§ TEXTE
══════════

Alors oui, Abir Moussi devrait être un recours. Son charisme et sa forte personnalité sont un atout pour elle; et ce que tout le monde lui reconnaît, est qu’elle soit l’une des rares politiques sinon la seule qui n’a pas tourné sa veste.
Ces réformes institutionnelles sont impératives. En effet quand on voit partout l’absence de pouvoir, les dérives du petit personnel administratif, l’absence de tout contrôle sérieux des administrations, des écoles coraniques, des mosquées et j’en passe; il est clair qu’un pouvoir fort, est absolument indispensable car, hélas, on a constaté qu’en l’absence d’un pouvoir fort, les tunisiens abusaient de la liberté et pas dans le bon sens.
Elle pourra assumer un pouvoir fort et juste, absolument nécessaire
Il faut donc un pouvoir fort et un mécanisme d’alternance possible pour éviter une dictature qui semble assez difficile à envisager après la liberté d’expression et de manifestation que s’est donnée le peuple depuis sa révolution; et sur lesquelles, personne ne pourra revenir. Or il semble que le caractère d’Abir Moussi est tel qu’elle pourra assumer un pouvoir fort, absolument nécessaire.
Lorsqu’on avance cette hypothèse, on constate d’abord de violentes attaques sur les réseaux sociaux dont la plupart ne sont que des insultes sans aucune argumentation.
Ceux qui essayent d’argumenter, évoquent deux sortes de reproches.
Le premier, c’est qu’elle faisait partie du Rassemblement constitutionnel démocratique (RCD) et qu’elle avait même, en qualité d’avocat, défendu ce parti lors de la demande de sa dissolution ! La belle affaire ! Ceux qui utilisent ce genre d’argument, oublient-ils le nombre considérable d’anciens RCD reconvertis en révolutionnaires et aujourd’hui en démocrates dans tous les partis dont beaucoup ont fini même par rejoindre Ennahdha ?

══════════

§ DONNÉES FOURNIES
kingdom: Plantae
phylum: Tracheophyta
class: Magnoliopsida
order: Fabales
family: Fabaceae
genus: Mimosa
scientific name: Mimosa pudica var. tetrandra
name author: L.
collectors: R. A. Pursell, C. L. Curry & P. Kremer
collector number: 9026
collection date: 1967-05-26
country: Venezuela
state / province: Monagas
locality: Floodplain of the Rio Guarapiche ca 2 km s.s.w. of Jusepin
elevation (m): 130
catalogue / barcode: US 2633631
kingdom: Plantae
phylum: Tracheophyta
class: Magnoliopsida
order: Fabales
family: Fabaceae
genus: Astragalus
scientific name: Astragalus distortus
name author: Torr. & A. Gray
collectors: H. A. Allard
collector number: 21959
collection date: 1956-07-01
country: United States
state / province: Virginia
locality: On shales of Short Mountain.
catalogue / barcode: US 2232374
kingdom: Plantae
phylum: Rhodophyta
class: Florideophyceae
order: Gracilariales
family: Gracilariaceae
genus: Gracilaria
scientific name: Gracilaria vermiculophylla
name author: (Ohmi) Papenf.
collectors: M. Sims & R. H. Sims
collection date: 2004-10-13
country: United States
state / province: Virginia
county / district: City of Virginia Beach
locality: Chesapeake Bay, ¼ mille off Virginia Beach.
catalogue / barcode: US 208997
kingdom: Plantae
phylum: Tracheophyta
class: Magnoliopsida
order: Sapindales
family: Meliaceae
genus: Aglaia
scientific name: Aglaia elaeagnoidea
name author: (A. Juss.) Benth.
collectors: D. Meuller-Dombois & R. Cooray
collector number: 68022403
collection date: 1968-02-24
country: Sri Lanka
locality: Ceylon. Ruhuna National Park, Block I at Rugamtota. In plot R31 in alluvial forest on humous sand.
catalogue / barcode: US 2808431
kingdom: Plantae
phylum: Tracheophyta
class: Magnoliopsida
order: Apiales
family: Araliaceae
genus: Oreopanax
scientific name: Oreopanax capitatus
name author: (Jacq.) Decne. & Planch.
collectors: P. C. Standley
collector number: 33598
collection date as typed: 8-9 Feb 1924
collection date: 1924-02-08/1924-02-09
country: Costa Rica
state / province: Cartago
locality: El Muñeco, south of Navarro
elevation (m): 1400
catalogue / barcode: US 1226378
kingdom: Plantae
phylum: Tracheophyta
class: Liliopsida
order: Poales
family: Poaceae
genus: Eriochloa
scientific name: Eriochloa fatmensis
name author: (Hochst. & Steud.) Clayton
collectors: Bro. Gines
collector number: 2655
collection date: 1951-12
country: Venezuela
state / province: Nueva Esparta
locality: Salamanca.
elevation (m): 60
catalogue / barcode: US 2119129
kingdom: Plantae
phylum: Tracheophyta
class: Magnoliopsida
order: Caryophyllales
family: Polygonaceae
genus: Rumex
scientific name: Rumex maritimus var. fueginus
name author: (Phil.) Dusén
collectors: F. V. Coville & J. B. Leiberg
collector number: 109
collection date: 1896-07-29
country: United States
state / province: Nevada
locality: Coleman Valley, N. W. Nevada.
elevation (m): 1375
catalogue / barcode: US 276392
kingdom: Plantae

══════════

§ SÉRIE D'EXERCICES
1. Extrayez du texte sur Abir Moussi le passage qui commence à « Ces réformes institutionnelles » et se termine à « le bon sens. ».
2. Indiquez si chacune des affirmations suivantes concorde avec le texte sur Abir Moussi en répondant par oui ou par non, et citez les mots du texte qui permettent de trancher. (a) Abir Moussi n'a pas changé de camp politique. (b) La plupart des attaques visibles sur les réseaux sociaux sont argumentées. (c) Une dictature paraît facile à envisager.
Les lignes constituent un matériel distinct du texte.

§ CORRIGÉ DÉTAILLÉ
1.
Ces réformes institutionnelles sont impératives. En effet quand on voit partout l’absence de pouvoir, les dérives du petit personnel administratif, l’absence de tout contrôle sérieux des administrations, des écoles coraniques, des mosquées et j’en passe; il est clair qu’un pouvoir fort, est absolument indispensable car, hélas, on a constaté qu’en l’absence d’un pouvoir fort, les tunisiens abusaient de la liberté et pas dans le bon sens.

2.
(a) Oui : « qui n’a pas tourné sa veste ».
(b) Non : « la plupart ne sont que des insultes sans aucune argumentation ».
(c) Non : « une dictature qui semble assez difficile à envisager ».